• [WHAT IS BEING ASKED]:
If a line in the data below holds the word "wire", copy it.

── INFORMATION PROVIDED ──

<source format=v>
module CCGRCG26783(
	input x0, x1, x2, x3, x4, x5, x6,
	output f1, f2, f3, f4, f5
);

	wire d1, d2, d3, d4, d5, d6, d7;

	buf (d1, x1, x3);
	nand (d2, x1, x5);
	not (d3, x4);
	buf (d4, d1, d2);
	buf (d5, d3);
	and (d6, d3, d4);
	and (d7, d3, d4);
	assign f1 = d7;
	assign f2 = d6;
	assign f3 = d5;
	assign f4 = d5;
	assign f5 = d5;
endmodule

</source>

───
── INFORMATION PROVIDED ──

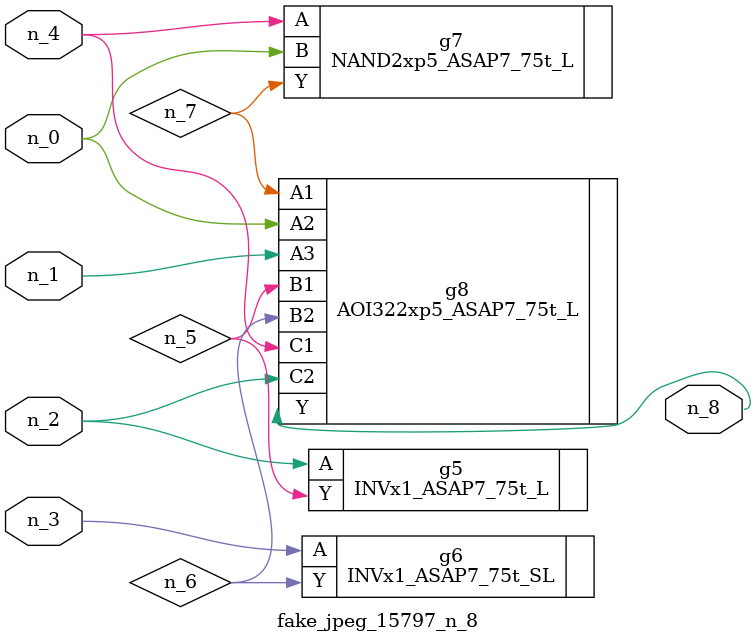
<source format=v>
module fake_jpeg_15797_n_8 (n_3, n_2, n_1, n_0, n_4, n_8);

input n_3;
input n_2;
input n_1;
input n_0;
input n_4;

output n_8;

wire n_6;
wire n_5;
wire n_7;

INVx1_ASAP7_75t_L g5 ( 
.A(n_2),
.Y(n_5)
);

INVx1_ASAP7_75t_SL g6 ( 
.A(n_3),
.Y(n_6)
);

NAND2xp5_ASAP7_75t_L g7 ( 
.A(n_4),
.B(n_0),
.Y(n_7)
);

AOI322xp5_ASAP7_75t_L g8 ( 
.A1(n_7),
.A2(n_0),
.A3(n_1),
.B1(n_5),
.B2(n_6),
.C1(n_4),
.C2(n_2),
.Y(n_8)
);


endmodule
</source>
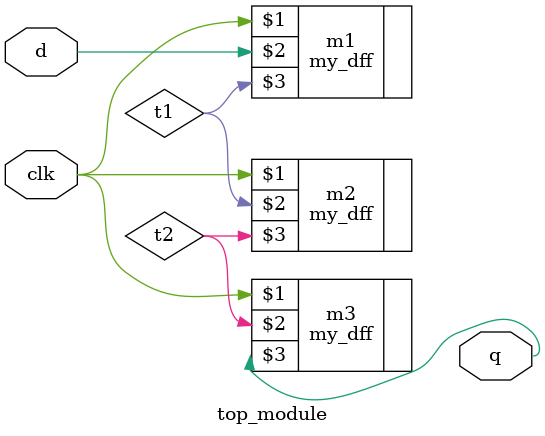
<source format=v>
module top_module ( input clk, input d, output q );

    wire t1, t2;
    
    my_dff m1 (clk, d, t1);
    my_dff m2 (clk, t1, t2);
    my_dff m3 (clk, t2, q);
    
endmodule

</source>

───

• [RESPONSE AREA]:
	wire d1, d2, d3, d4, d5, d6, d7;
wire n_6;
wire n_5;
wire n_7;
    wire t1, t2;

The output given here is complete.